Corporate News
State shelves fuel tax to halt pump price surge
A pump station attendant fuelling a car. Photo/FILE
The government has made a rare U-turn and suspended a new fuel inspection fee that had prompted oil marketers to increase prices marginally — giving motorists a reprieve in the wake of surging costs.
The marketers increased pump prices by between Sh0.40 and Sh1.20 per litre of fuel following the introduction of the new fees on March 1.
This came after the government awarded an Indian firm Geo Chem Middle East a contract to inspect imported fuel cargo, which had the potential to increase inspection charges by Sh2.4 billion yearly up from charge of Sh7 million.
The industrialisation ministry yesterday made a climb down, citing the impact of the new levy on pump prices.
“The government noted with concern that following the outsourcing of the inspection of petroleum by Kebs to Geo- Chem at the port of Mombasa, importers have had to incur more than was the case in the past,” said Mr John Lonyangapuo, the permanent secretary in the ministry.
Fuel shortage
“All the money already paid for inspection by oil industry players in the country since 1st of March this year will be refunded,” he added.
The government through the Kenya Bureau of Standards (KEBS) is due to refund about Sh100 million collected from the marketers—a pointer that the marketers could review their pricing downwards.
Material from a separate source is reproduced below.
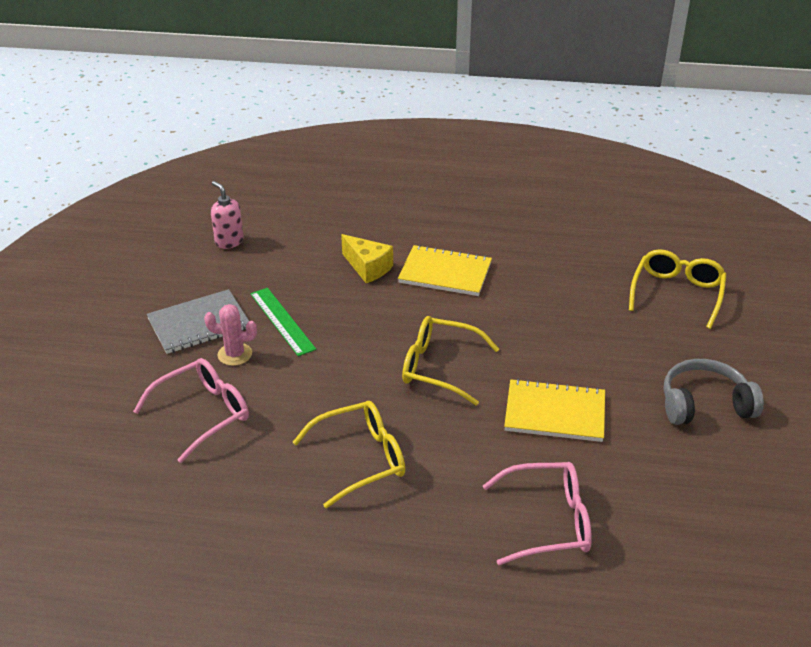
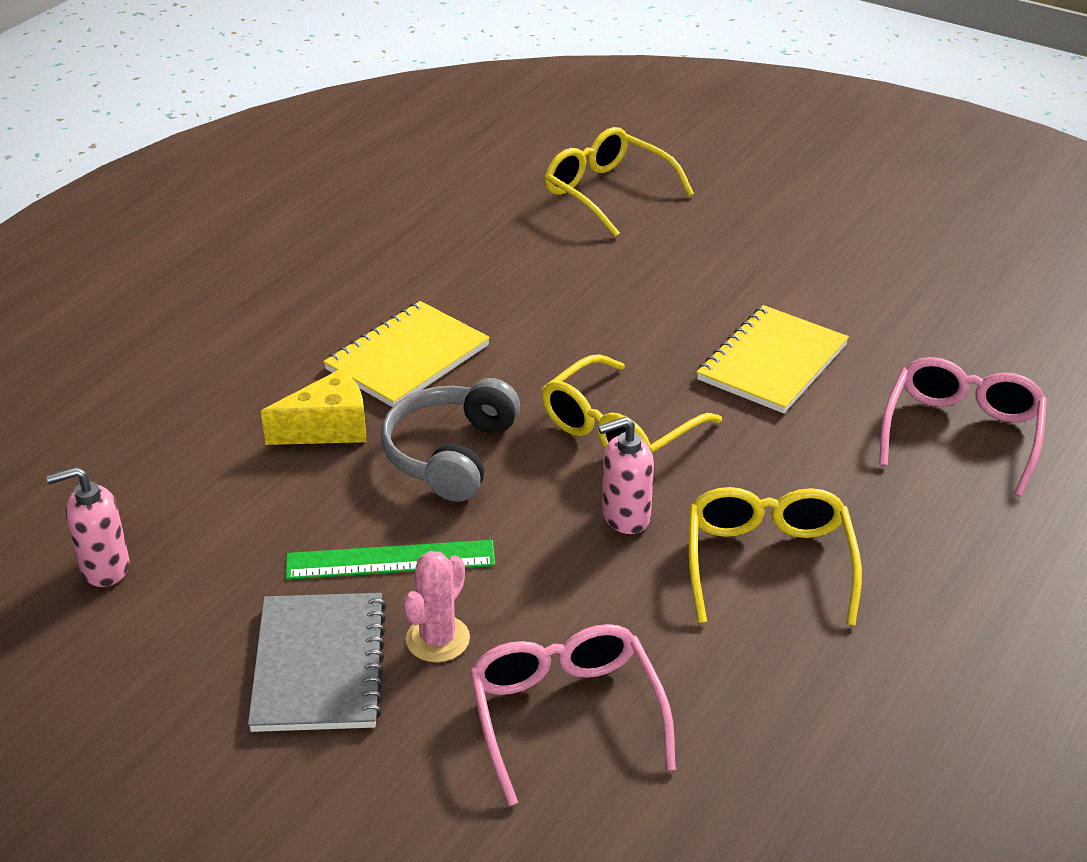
camera: 65 degrees left, 0 degrees up
(365, 391) = (625, 517): none -> pink soap dispenser
(704, 404) = (821, 250): grey headphones -> grey headphones (450, 454)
This new levy had led to a stand-off in the oil market, pitting the marketers against Kebs, with shortages of fuel being reported at pump stations and at the inland airport Wilson Airport—forcing the industrialisation ministry to step in.
The oil marketers maintained that the government-backed inspection was a duplication of existing inspections since the dealers had their own examination contracts in addition to quality checks by the Kenya Petroleum Refineries Ltd has also quality checks.
The award of the contract to Geo Chem was also shrouded in controversy with claims that it breached procurement regulations.
“The procurement of Geochem was hurriedly launched and implemented with no stake holder consultation at any stage. A due procurement process was not followed,” said an oil market who requested not to be named fearing reprisals from the government.
But oil marketers reckon that the pricing relief at the pump station is short-lived, adding that petrol prices are set to soar past Sh90 a litre as marketers factor the rising crude prices on the local pump prices.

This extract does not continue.